Perhimpunan Bantuan Hukum Indonesia (PBHI) mengungkapkan kejanggalan baru dalam putusan perkara nomor 90/PUU-XXI/2023 tentang batas minimal usia calon presiden (capres) dan calon wakil presiden (cawapres) di Mahkamah Konstitusi (MK).
Ketua PBHI Julius Ibrani menyebut kejanggalan baru itu ditemukan dalam dokumen perbaikan permohonan yang dilayangkan pemohon bernama Almas Tsaqibbirru. Dokumen tersebut tidak ditandatangani kuasa hukum maupun Almas sendiri.
Julius mengatakan dokumen itu dapat diakses dan dilihat langsung dari situs MKRI. Hal itu disampaikan Julius kepada MKMK dalam sidang pemeriksaan pelapor terkait dugaan pelanggaran kode etik, Kamis (2/11).
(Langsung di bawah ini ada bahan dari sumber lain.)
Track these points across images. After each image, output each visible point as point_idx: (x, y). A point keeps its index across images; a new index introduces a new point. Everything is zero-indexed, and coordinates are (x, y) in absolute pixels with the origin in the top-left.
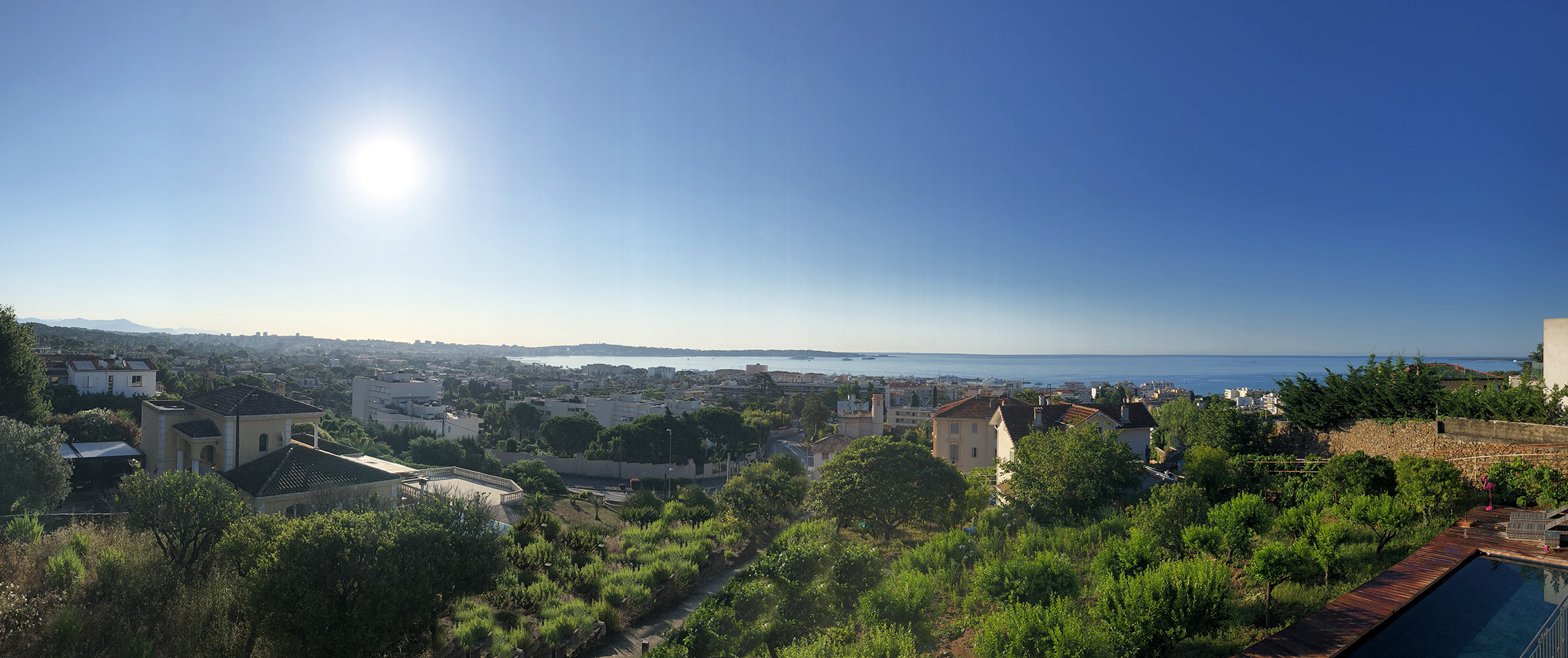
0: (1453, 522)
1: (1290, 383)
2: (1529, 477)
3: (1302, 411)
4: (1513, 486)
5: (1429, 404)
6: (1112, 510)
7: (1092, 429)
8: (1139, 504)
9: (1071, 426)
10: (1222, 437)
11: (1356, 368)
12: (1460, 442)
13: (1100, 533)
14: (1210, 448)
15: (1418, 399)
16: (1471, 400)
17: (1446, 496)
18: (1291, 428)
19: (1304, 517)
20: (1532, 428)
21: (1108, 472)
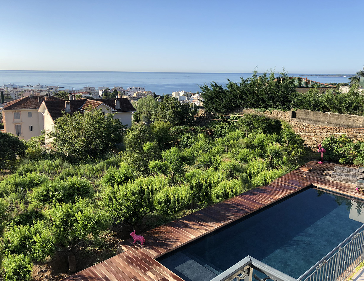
0: (297, 168)
1: (207, 88)
2: (350, 147)
3: (213, 103)
4: (338, 152)
5: (288, 101)
6: (111, 154)
7: (98, 112)
8: (126, 150)
9: (87, 111)
10: (170, 117)
11: (245, 79)
12: (304, 124)
13: (105, 166)
14: (163, 122)
15: (281, 98)
16: (314, 100)
17: (294, 153)
18: (207, 112)
19: (212, 158)
20: (355, 118)
21: (109, 135)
“Terkait dengan dokumen, kami mendapatkan dokumen langsung dari situs MK bahwa kami melihat, permohonan perbaikan yang diserahkan oleh pemohon juga tidak ditandatangani oleh kuasa hukum pemohon ataupun pemohon itu sendiri,” kata Julius.
Julius berharap MKMK juga memeriksa dokumen tersebut. Dia menjelaskan gugatan yang tidak ditandatangani tidak bisa dianggap ada atau sah.
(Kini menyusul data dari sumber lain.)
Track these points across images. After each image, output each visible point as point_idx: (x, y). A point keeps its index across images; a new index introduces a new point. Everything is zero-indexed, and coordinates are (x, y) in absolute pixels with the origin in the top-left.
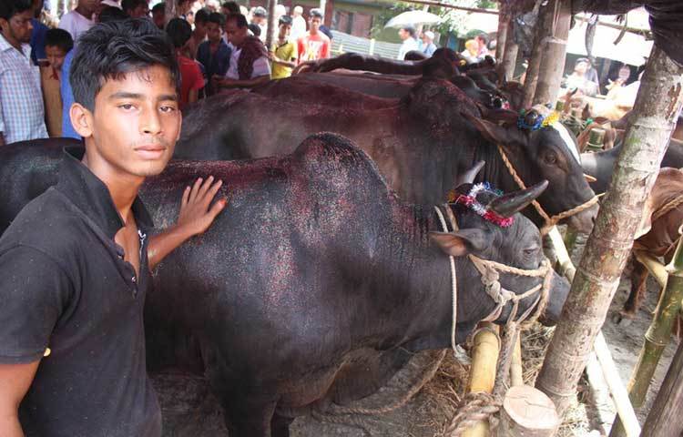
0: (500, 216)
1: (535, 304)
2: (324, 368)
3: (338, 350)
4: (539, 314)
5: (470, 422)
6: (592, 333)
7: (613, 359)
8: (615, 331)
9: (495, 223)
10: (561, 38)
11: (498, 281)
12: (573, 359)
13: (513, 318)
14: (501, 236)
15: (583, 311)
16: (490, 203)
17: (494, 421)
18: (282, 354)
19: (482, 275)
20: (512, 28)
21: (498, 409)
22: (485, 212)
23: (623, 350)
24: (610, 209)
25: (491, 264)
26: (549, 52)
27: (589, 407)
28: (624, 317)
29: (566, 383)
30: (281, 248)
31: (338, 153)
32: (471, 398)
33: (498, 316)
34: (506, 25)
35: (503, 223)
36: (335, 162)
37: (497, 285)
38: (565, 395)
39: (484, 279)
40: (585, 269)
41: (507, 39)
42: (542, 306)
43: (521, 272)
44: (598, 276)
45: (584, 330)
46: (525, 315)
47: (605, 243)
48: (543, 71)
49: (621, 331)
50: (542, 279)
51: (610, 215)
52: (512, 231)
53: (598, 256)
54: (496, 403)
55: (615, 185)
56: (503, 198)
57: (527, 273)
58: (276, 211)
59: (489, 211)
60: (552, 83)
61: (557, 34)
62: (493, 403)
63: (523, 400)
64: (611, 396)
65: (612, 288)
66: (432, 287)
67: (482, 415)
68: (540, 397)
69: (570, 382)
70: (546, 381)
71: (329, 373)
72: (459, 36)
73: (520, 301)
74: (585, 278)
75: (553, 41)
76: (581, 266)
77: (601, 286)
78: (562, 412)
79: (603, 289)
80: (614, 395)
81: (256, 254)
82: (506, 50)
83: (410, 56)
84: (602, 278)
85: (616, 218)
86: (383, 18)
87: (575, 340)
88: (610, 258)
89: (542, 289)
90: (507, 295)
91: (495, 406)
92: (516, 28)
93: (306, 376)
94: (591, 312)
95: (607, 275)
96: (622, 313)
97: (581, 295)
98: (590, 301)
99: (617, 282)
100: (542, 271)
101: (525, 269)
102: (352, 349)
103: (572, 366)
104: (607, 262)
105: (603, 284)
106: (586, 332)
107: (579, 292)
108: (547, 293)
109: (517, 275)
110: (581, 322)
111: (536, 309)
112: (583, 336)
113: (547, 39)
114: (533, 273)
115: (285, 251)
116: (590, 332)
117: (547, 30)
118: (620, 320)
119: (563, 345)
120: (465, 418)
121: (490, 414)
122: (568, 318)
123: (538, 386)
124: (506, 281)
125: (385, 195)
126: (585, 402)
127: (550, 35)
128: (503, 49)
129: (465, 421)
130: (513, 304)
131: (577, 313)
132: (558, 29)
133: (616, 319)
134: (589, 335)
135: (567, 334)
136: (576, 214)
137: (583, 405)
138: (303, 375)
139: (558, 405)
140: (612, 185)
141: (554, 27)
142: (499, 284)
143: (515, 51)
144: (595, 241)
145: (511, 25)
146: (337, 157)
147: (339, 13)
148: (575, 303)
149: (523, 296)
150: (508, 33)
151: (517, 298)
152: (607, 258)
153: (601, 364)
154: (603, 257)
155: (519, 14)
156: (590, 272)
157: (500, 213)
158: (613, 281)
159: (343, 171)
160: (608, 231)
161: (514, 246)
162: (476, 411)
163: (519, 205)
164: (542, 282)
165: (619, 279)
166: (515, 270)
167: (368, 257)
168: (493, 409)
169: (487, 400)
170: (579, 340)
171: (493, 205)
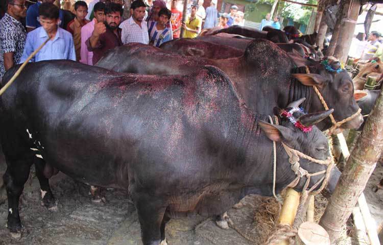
0: (304, 126)
1: (321, 181)
2: (194, 192)
3: (202, 184)
4: (322, 187)
5: (278, 240)
6: (356, 195)
7: (371, 213)
8: (373, 196)
9: (300, 129)
10: (352, 19)
11: (299, 162)
12: (343, 209)
13: (306, 188)
14: (303, 137)
15: (352, 181)
16: (299, 118)
17: (292, 241)
18: (171, 180)
19: (289, 157)
20: (325, 14)
21: (295, 235)
22: (295, 122)
23: (377, 208)
24: (373, 121)
25: (295, 151)
26: (345, 27)
27: (353, 239)
28: (380, 188)
29: (338, 223)
30: (176, 123)
31: (214, 78)
32: (279, 227)
33: (296, 184)
34: (321, 13)
35: (305, 130)
36: (212, 82)
37: (297, 164)
38: (337, 230)
39: (290, 160)
40: (355, 156)
41: (322, 21)
42: (325, 183)
43: (313, 160)
44: (362, 161)
45: (351, 193)
46: (314, 187)
47: (368, 141)
48: (340, 39)
49: (377, 197)
50: (326, 167)
51: (373, 124)
52: (310, 136)
53: (363, 149)
54: (294, 231)
55: (377, 107)
56: (306, 116)
57: (317, 161)
58: (176, 103)
59: (298, 122)
60: (345, 46)
61: (351, 17)
62: (292, 231)
63: (310, 231)
64: (367, 234)
65: (371, 169)
66: (259, 159)
67: (285, 237)
68: (321, 230)
69: (341, 223)
70: (325, 221)
71: (196, 196)
72: (294, 20)
73: (311, 177)
74: (354, 162)
75: (348, 21)
76: (353, 154)
77: (364, 167)
78: (334, 240)
79: (365, 169)
80: (369, 234)
81: (163, 125)
82: (320, 27)
83: (266, 29)
84: (365, 162)
85: (376, 126)
86: (251, 7)
87: (345, 198)
88: (370, 151)
89: (325, 173)
90: (303, 172)
91: (294, 232)
92: (327, 15)
93: (183, 195)
94: (356, 182)
95: (369, 161)
96: (379, 186)
97: (351, 171)
98: (356, 175)
99: (375, 165)
100: (327, 162)
101: (316, 159)
102: (209, 185)
103: (343, 213)
104: (368, 153)
105: (365, 166)
106: (353, 194)
107: (350, 169)
108: (328, 176)
109: (310, 161)
110: (350, 188)
111: (321, 184)
112: (350, 196)
113: (344, 20)
114: (321, 162)
115: (178, 125)
116: (355, 194)
117: (345, 14)
118: (376, 190)
119: (338, 200)
120: (275, 238)
121: (291, 237)
122: (342, 185)
123: (321, 223)
124: (304, 163)
125: (238, 105)
126: (351, 236)
127: (346, 17)
128: (318, 27)
129: (275, 240)
130: (307, 179)
131: (348, 182)
132: (352, 13)
133: (374, 189)
134: (354, 195)
135: (341, 194)
136: (353, 119)
137: (350, 238)
138: (182, 193)
139: (331, 236)
140: (376, 106)
141: (349, 13)
142: (299, 164)
143: (326, 28)
144: (362, 139)
145: (324, 13)
146: (214, 80)
147: (226, 4)
148: (347, 176)
149: (314, 175)
150: (322, 18)
151: (309, 175)
152: (369, 151)
153: (362, 215)
154: (366, 150)
155: (329, 6)
156: (358, 158)
157: (304, 124)
158: (372, 165)
159: (216, 88)
160: (371, 134)
161: (310, 145)
162: (282, 235)
163: (315, 121)
164: (326, 169)
165: (375, 164)
166: (309, 158)
167: (224, 137)
168: (292, 234)
169: (289, 228)
170: (348, 198)
171: (300, 119)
“Khawatir apabila dokumen ini tidak pernah ditandatangani sama sekali maka seharusnya dianggap tidak pernah ada perbaikan permohonan atau bahkan batal permohonannya,” ujarnya.
Legal Standing Almas Putra Boyamin yang Gugatannya Dikabul MK
Putusan MK atas perkara Nomor 90/PUU-XXI/2023 menjadi sorotan lantaran dianggap sarat dengan konflik kepentingan. MK menambah ketentuan capres-cawapres boleh di bawah umur 40 tahun asalkan pernah atau sedang menjabat sebagai kepala daerah.
Keputusan dianggap mempermudah anak sulung Presiden Joko Widodo, Gibran Rakabuming Raka yang belum berusia 40 tahun melenggang ke Pilpres di 2024 mendatang. Usai putusan itu keluar, kini Gibran resmi menjadi cawapres dari Prabowo Subianto dan telah mendaftar ke KPU.
Saat ini, semua hakim MK dilaporkan ke MKMK atas sejumlah pihak atas dugaan pelanggaran kode etik di balik putusan tersebut. Sedikitnya, sudah ada 20 laporan yang masuk terkait itu.